2020 ESA Annual Meeting (August 3 - 6)

COS 224 Abstract - Burn severity, repeat fires, and forest management interact to influence forest structure in northeastern Washington, USA

Van Kane1, C. Cansler2, Jonathan T. Kane1, Bryce Bartl-Geller1, Nicholas A. Povak3, James A. Lutz4, Derek Churchill5, Paul F. Hessburg3 and Andrew Larson6, (1)School of Environmental and Forest Sciences, University of Washington, Seattle, WA, (2)Rocky Mountain Research Station, USDA Forest Service, Missoula, MT, (3)USDA-FS, Pacific Northwest Research Station, Wenatchee, WA, (4)Department of Wildland Resources, and the Ecology Center, Utah State University, Logan, UT, (5)Washington Department of Natural Resources, Olympia, WA, (6)College of Forestry & Conservation, University of Montana, Missoula, MT
Background/Question/Methods

Wildfire is the most important disturbance agent affecting forest landscape structure across the inland western United States. In recent decades, rates of annual area burned have outpaced restorative treatments across the region, and there is a need for more reliable models of fire severity, fire effects, and post-fire structural development to support strategically focusing forest management efforts. We examine drivers of burn severity and the effects of pre-fire and post-fire management across hundreds of wildfires that burned in eastern Washington state, USA, in the last three decades. We address the following research questions using 30-m remotely-sensed burn severity data and other geospatial predictors: (1) how do biophysical setting, antecedent climate, and fire weather influence burn severity in initial fires and reburns? (2) what types of pre-fire silviculture treatments effectively reduce burn severity, and are those treatments effective under different burning conditions? We address an additional research question using LiDAR-derived measurement of forest structure: (3) what types of post-fire management leads to forest recovery and resilience a decade or more after fire? We use random forest modeling explore relationships between predictors of burn severity. We test for statistical differences in distributions to compare post-fire management actions.

Results/Conclusions

Question 1: Best predictors of whether a location burned at high severity or became a fire refugia (unburned and low-severity fire) differed. The former was best predicted by annual precipitation, annual temperature, AET and deficit, and fire resistance score, (abundance of species’ fire-adaptive traits) and the latter by fire resistance score, and fire-weather. Previous fire severity and time since fire were important predictors in reburns.
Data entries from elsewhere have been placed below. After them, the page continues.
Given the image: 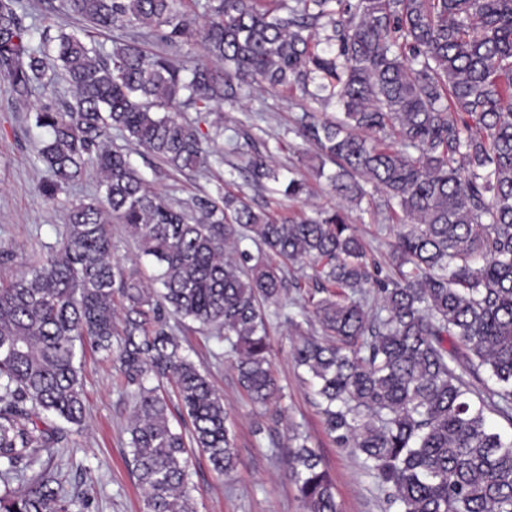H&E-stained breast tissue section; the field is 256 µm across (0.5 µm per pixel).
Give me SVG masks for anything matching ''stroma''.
<instances>
[{
  "mask_svg": "<svg viewBox=\"0 0 512 512\" xmlns=\"http://www.w3.org/2000/svg\"><path fill=\"white\" fill-rule=\"evenodd\" d=\"M311 100L281 88L265 86L248 90L239 103L223 105L220 112L208 115V122H222L224 134L219 146H227L234 134H249L274 145L275 165L293 175L309 178L307 156L314 146L295 134V120L303 110L313 108ZM42 138L35 128L29 108L15 106L7 80L0 78V244L19 248L24 256L54 243L66 222L69 200L95 193L98 179L88 171L66 193L60 194L56 207H49L38 193L37 184L47 172L37 158ZM133 165L151 187L170 198L187 203L192 197L214 191L219 180H229L230 191L247 200L265 205L273 214L313 213L334 205L335 199L324 182L311 183V195L291 201L280 195L257 193L246 173L237 172L238 155L225 154L223 164L208 173L179 174L156 159H147L141 151L131 153ZM350 221L371 258L387 263L394 229L380 208L364 204L352 209ZM113 256L126 270L149 277L155 269L143 257L137 241L120 224L112 227ZM272 360L278 382L284 388L282 417L272 420L269 411L253 406L242 394L236 375L223 356L224 349L206 339L204 332H185L181 340L191 357L201 362L224 397V405L235 424L237 469L228 476L217 475L206 455L199 450L190 454L191 480L198 512H301L294 485L275 456L276 446H287L290 426H301L311 436L335 481L340 512H385L383 499L372 478L363 470L359 458L350 449L337 447L324 432L317 408L300 385L289 355L291 332L282 320L272 319L269 327ZM87 419L81 435L68 447L57 449L54 459L70 482H79L84 471L94 481L86 486L87 505L83 512H143V494L129 464V435L126 431L130 406L119 386L113 364L86 353L83 373ZM263 434H255L256 424Z\"/></svg>",
  "mask_w": 512,
  "mask_h": 512,
  "instance_id": "obj_1",
  "label": "stroma"
}]
</instances>
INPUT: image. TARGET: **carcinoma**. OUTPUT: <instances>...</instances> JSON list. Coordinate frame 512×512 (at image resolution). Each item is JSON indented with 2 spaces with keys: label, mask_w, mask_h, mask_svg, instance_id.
<instances>
[{
  "label": "carcinoma",
  "mask_w": 512,
  "mask_h": 512,
  "mask_svg": "<svg viewBox=\"0 0 512 512\" xmlns=\"http://www.w3.org/2000/svg\"><path fill=\"white\" fill-rule=\"evenodd\" d=\"M61 4L81 27L28 23L29 0H0V77L46 134L40 193L54 207L88 167L99 175L37 259L0 246V512H74L82 492L50 462L83 430L87 348L132 401L144 512H197L189 449L220 476L239 459L224 397L176 332L210 330L247 400L278 416L273 316L297 332L291 356L325 433L362 459L387 512H512V435L488 419L512 426V0ZM93 30L117 34L111 51ZM192 42L202 56L181 54ZM61 82L70 97H57ZM254 84L338 107L303 113L297 129L336 206L275 218L221 183L184 208L113 145L209 171L224 151L183 113L209 115ZM242 156L256 187L310 194L269 149ZM368 185L396 229L386 275L349 221ZM114 223L154 259L151 281L114 261ZM294 266L312 270L318 334L282 314L301 291ZM483 371L497 384L485 395L471 382ZM173 405L189 433L172 426ZM283 461L303 512H340L297 427Z\"/></svg>",
  "instance_id": "1"
}]
</instances>
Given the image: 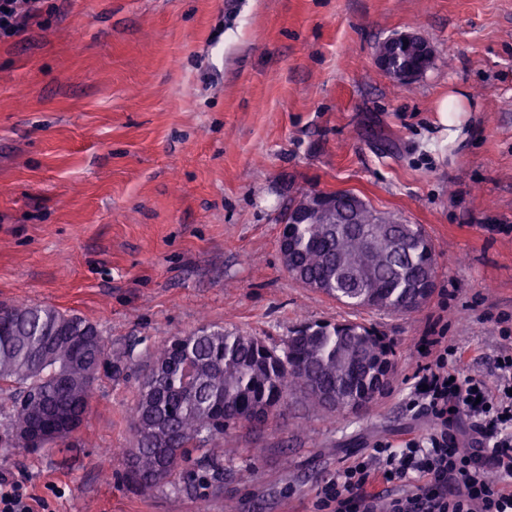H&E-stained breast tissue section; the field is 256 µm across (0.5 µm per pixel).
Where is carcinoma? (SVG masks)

Question 2: The effects of treatments varied by fire weather. Under moderate fire weather, pre-fire hazard fuel and prescribed fire treatments had slightly lower severity than untreated areas, silvicultural harvest, and tree plantings. Under severe fire weather, prescribed fire resulted in lower severity than untreated areas, silvicultural harvest, and tree plantings. Question 3: In dry mixed-conifer forests, post-fire structure in untreated areas had lower canopy cover, particularly in the 2-8 meter height stratum, but similar overstory tree structure for higher strata. In areas that burned with low severity, and then were treated, treatments had lower overstory tree height, lower vertical complexity, and lower canopy cover than untreated areas, but higher density of individual trees. These results help quantify the interactions of factors affecting burn severity and resulting forest structure and can help guide managers.